Oh, Everything’s Going to Hell on Star Trek: Picard

Oh, Everything’s Going to Hell on Star Trek: Picard
You've got a storm comin', Jean-Luc. (Image: Paramount)

Star Trek: Picard has made much this season of trying to evoke the feel of what Star Trek could be like in its past — classic premises like evil alt realities and retro-contemporary time travel. This week, a chaotic bit of stage setting managed to turn it into a Borg horror, a prelude for a heist movie, and even a throwback to a Trek spinoff that never was.

Oh, Everything’s Going to Hell on Star Trek: Picard

For better or worse, episode five of Star Trek: Picard season two, “Fly Me to the Moon,” was a necessary bit of re-jiggering for Picard’s second season, with a mix of conveniently pushing its previously scattered heroes back together as quickly as possible again, just so it could then layer in new threats and additional complications to the wider story of the season arc. Now that we know team La Sirena has just three days to fix time and stop Q’s shenanigans, it’s time to actually learn why… and then make it much, much harder to do than it should be.
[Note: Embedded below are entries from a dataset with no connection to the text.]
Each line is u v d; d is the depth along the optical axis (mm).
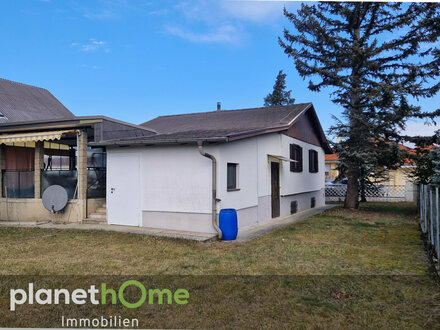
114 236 9688
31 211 12805
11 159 14008
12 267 6633
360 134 16000
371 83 15961
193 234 9812
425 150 16000
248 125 15336
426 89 15219
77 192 12281
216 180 9797
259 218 12648
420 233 10602
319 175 20969
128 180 11359
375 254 7789
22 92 28109
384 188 23766
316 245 8773
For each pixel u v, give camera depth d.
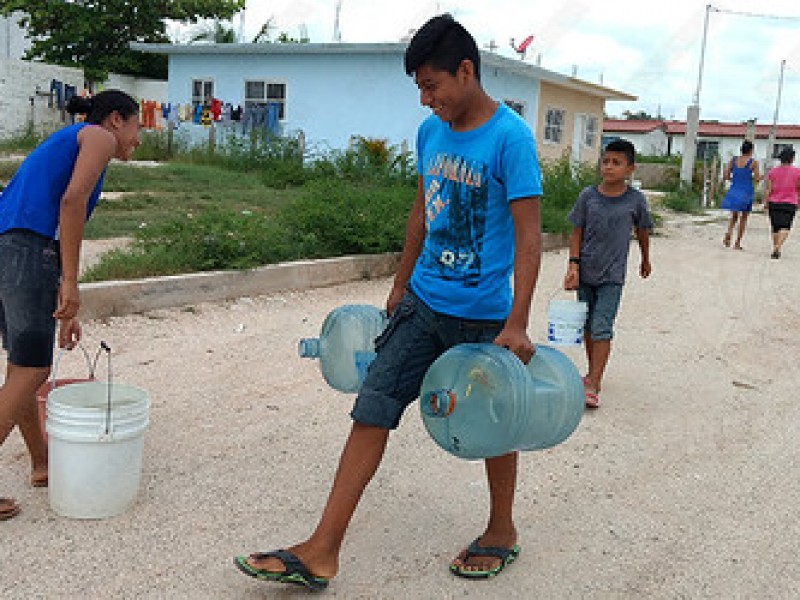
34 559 3.34
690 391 6.38
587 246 5.77
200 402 5.27
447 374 3.05
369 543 3.70
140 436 3.77
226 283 7.69
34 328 3.53
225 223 8.31
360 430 3.16
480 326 3.22
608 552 3.78
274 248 8.59
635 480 4.62
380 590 3.31
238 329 6.91
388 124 19.69
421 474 4.49
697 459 5.00
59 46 26.14
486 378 2.94
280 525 3.78
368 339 3.66
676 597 3.44
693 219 18.52
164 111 21.47
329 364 3.72
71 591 3.15
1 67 20.20
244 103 21.50
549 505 4.22
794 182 13.30
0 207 3.60
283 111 20.97
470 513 4.06
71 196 3.40
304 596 3.22
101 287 6.65
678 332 8.23
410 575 3.45
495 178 3.07
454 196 3.14
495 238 3.15
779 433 5.56
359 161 16.84
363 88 19.86
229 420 5.03
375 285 9.07
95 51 26.45
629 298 9.66
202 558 3.45
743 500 4.45
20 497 3.85
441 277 3.21
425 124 3.34
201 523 3.74
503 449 3.01
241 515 3.85
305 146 20.44
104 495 3.67
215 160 19.48
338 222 9.54
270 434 4.87
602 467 4.77
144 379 5.55
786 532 4.09
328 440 4.85
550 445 3.26
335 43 19.52
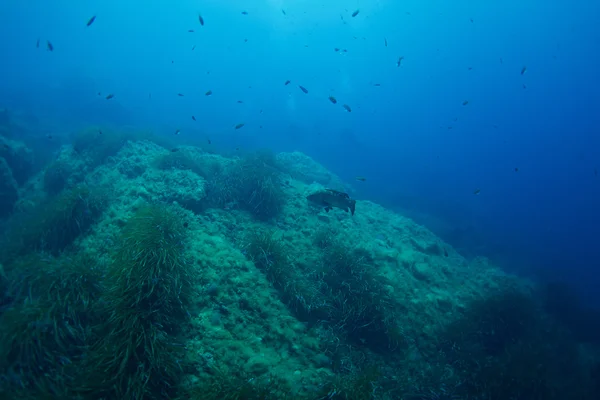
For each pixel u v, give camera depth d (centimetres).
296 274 775
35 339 438
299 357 586
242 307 628
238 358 516
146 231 593
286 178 1315
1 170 1059
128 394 396
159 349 455
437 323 862
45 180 1128
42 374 420
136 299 488
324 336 663
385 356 707
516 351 780
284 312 666
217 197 1000
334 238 1000
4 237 819
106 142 1205
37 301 485
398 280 957
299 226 1035
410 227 1440
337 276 792
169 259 563
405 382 637
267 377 500
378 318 737
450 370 725
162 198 882
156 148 1206
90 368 421
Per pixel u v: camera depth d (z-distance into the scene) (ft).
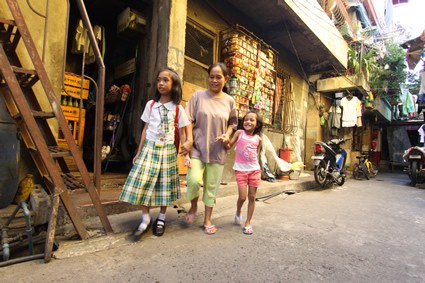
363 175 34.32
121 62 16.60
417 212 13.71
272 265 6.38
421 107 35.58
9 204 7.91
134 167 7.70
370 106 37.73
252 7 18.72
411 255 7.58
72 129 12.36
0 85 7.56
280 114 24.30
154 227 8.05
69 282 5.12
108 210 9.30
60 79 10.00
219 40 17.51
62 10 10.01
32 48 6.45
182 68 13.38
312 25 20.49
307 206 13.55
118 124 14.56
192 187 8.21
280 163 20.65
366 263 6.83
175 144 8.29
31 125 6.23
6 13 8.50
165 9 13.05
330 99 34.35
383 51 38.14
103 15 16.26
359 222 10.90
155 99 8.24
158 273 5.67
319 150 21.71
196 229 8.75
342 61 26.94
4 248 6.23
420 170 25.30
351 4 34.91
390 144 62.64
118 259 6.23
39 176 9.30
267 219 10.53
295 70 26.27
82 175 7.34
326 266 6.50
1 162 7.37
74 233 7.60
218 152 8.37
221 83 8.30
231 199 13.80
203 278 5.57
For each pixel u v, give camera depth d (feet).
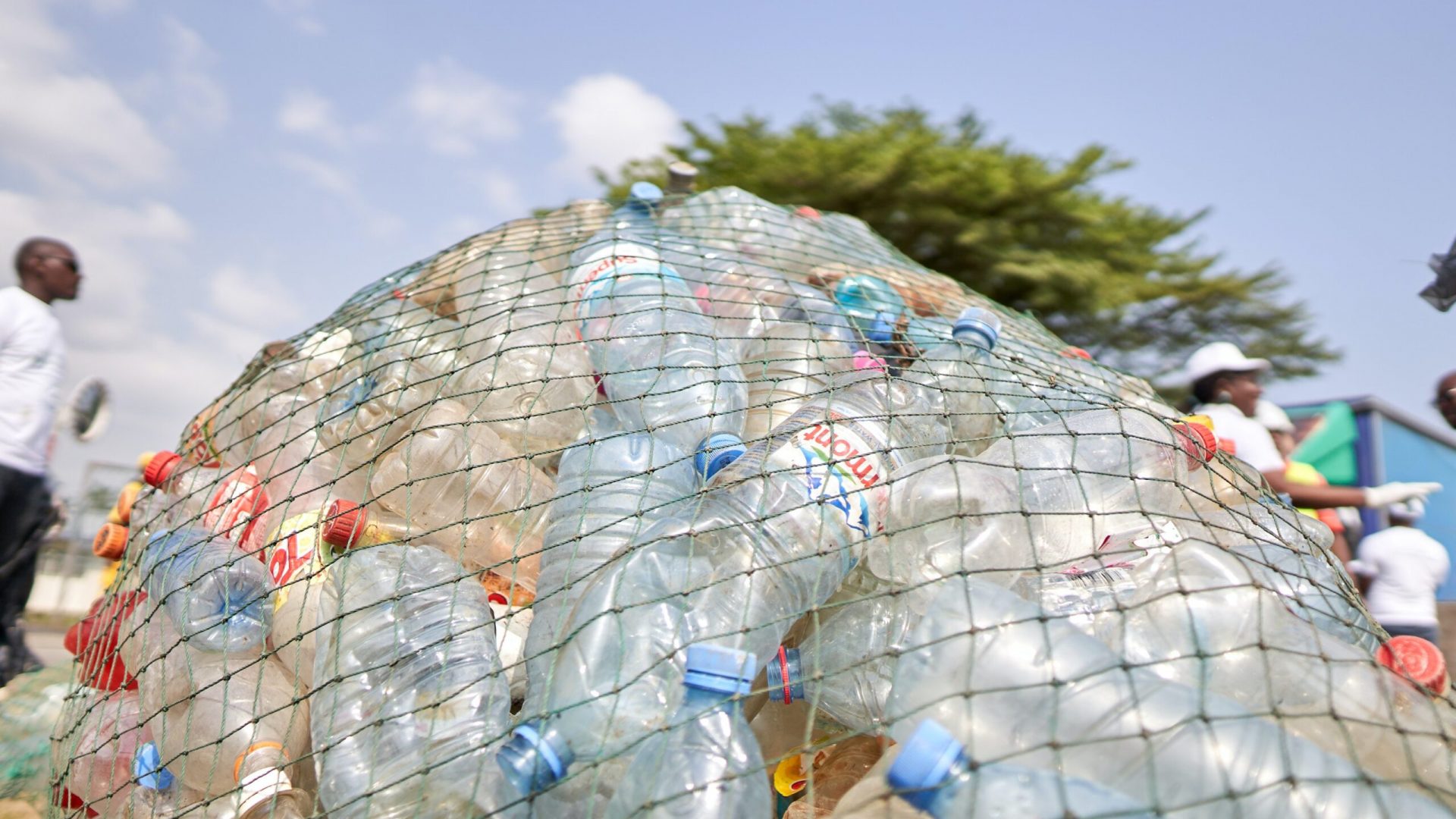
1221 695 3.96
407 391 6.07
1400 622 10.38
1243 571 4.40
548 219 8.07
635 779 3.90
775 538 4.60
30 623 23.44
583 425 5.97
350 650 4.85
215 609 5.36
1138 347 28.27
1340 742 4.01
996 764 3.66
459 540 5.60
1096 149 27.37
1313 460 14.80
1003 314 8.15
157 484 6.51
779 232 8.48
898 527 4.86
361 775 4.46
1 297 10.36
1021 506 4.46
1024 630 3.98
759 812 3.92
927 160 26.23
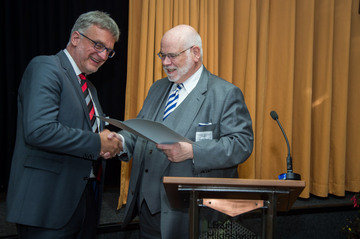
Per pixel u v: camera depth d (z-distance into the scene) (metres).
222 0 2.83
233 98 1.46
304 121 2.84
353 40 3.01
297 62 2.92
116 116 2.84
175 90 1.61
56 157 1.33
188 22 2.68
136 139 1.70
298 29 2.91
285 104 2.85
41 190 1.27
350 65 3.03
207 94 1.50
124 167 2.51
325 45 2.88
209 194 1.05
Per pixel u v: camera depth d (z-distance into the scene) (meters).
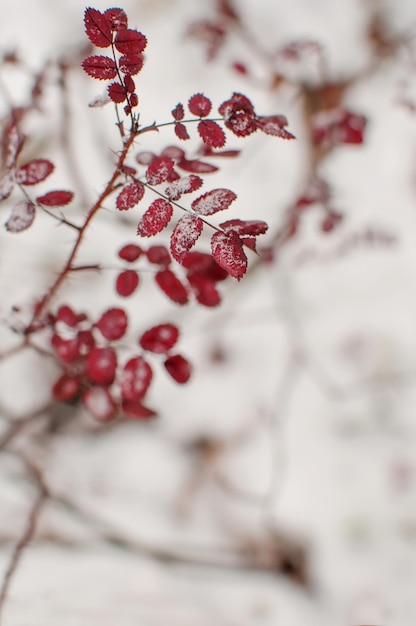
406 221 1.03
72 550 0.72
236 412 0.94
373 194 1.03
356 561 0.83
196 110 0.56
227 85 1.01
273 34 1.05
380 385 0.97
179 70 1.02
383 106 1.05
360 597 0.79
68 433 0.85
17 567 0.68
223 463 0.91
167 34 1.04
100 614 0.68
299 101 1.02
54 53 0.85
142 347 0.60
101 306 0.89
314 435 0.94
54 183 0.87
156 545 0.78
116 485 0.84
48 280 0.87
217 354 0.97
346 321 1.01
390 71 1.05
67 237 0.89
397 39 1.06
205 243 0.82
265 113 1.00
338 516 0.87
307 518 0.87
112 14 0.54
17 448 0.79
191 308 0.96
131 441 0.90
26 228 0.57
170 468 0.88
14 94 0.82
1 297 0.83
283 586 0.79
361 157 1.04
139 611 0.69
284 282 1.02
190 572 0.76
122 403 0.63
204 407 0.94
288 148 1.02
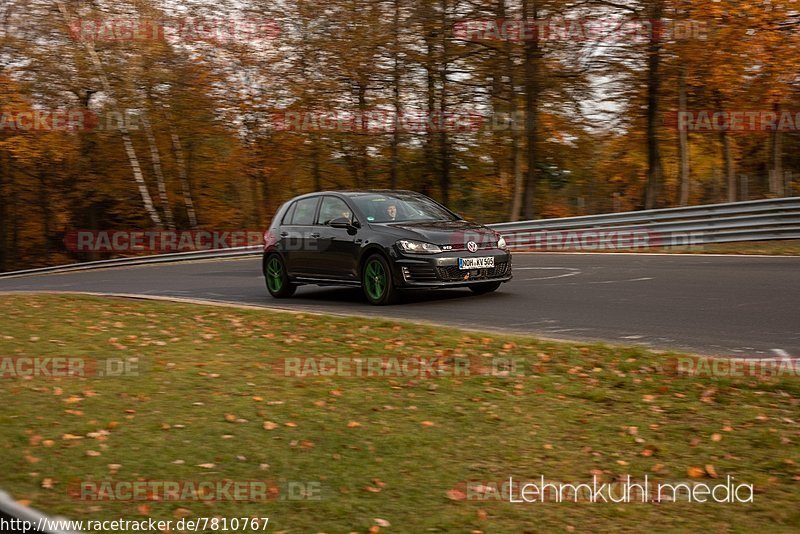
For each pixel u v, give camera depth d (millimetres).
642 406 5996
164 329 8977
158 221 36781
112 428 5551
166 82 34125
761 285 11836
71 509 4375
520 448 5273
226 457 5102
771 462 4934
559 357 7281
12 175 39875
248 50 33406
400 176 34781
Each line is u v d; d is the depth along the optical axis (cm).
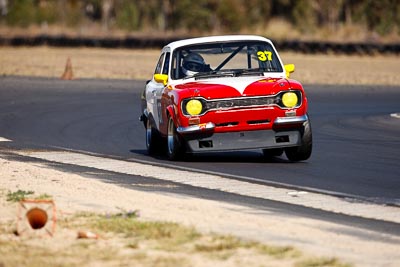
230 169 4784
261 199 3800
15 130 7256
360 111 8669
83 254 2678
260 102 4784
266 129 4806
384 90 11394
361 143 6044
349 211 3519
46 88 11288
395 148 5725
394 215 3438
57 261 2589
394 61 17988
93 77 13338
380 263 2581
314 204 3681
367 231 3100
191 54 5219
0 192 3894
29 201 2981
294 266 2506
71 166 4988
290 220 3272
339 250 2744
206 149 4819
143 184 4238
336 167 4856
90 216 3281
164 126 5206
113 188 3984
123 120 7888
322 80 13012
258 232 2988
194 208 3459
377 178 4453
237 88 4809
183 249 2727
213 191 4019
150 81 5838
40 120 7988
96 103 9469
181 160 5141
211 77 5109
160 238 2883
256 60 5188
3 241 2873
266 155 5416
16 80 12538
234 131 4788
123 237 2920
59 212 3347
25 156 5525
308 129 4891
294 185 4219
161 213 3341
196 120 4772
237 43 5256
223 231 2994
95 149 5988
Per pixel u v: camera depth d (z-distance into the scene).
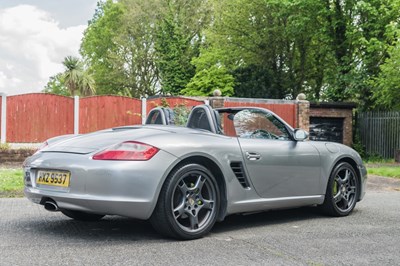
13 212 5.17
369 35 20.72
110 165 3.58
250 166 4.34
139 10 38.19
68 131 13.15
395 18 19.44
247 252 3.46
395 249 3.62
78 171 3.63
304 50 28.12
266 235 4.10
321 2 22.05
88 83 39.03
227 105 15.23
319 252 3.49
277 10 26.80
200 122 4.48
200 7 38.22
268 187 4.50
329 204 5.10
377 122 19.20
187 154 3.84
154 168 3.65
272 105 16.03
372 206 6.10
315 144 5.08
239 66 28.45
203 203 3.96
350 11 21.84
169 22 32.47
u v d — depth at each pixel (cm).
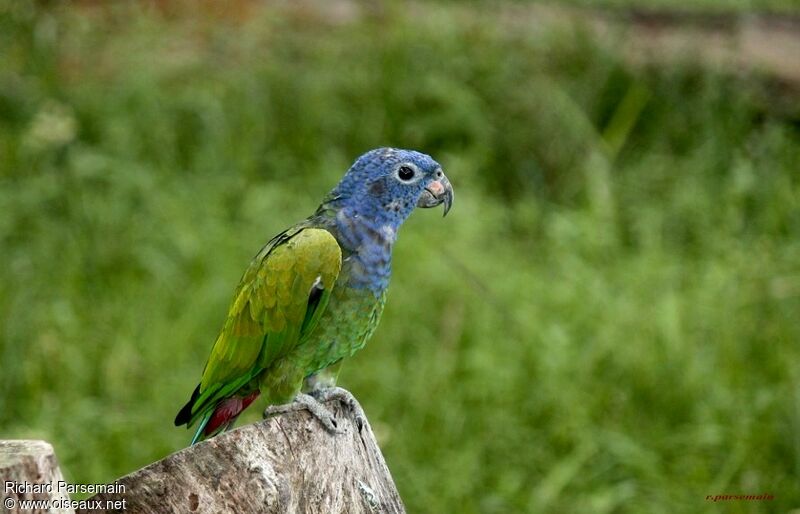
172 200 1352
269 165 1470
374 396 1073
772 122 1527
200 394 714
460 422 1044
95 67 1680
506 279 1214
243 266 1243
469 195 1391
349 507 574
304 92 1558
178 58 1680
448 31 1666
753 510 961
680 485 985
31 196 1350
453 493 973
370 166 703
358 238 696
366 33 1703
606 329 1127
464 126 1516
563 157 1482
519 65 1606
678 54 1622
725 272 1222
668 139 1520
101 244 1280
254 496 517
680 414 1061
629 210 1387
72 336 1137
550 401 1059
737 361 1095
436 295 1189
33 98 1581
Image: ParamountImage: Paramount

The why is quite fascinating, and the first of the episode’s peculiar tonal veers. We immediately learn that last week’s “abduction” of Picard by Not-Laris (the returning Orla Brady, at last) — who we discover is indeed the Watcher he was looking for, and is in fact basically a new supervisor akin to Gary Seven, the star of the original Trek episode “Assignment: Earth,” and one time potential spinoff of the series — is to ascertain his threat to her mission. And, quickly enough, that that mission is to guard one fabric of the timeline in the form of Jean-Luc’s ancient (to him at least) ancestor, astronaut Renée Picard (Penelope Mitchell). If that wasn’t enough to get your head spinning, just as quickly it’s dumped on us and Picard alike that Renée is the change in time he must safeguard, too: in three days, she’s preparing to fly to the moon Europa, a mission that becomes a turning point in humanity’s exploration of the stars and eventually first contact. No Renée Picard, poof, no United Federation of Planets. So it’s probably not great that an anxious, depressive Renée is having her doubts stirred by none other than Q himself, who, in spite of losing his reality-manipulating powers, is doing a great job of still trying to muck up as much as possible in 2024.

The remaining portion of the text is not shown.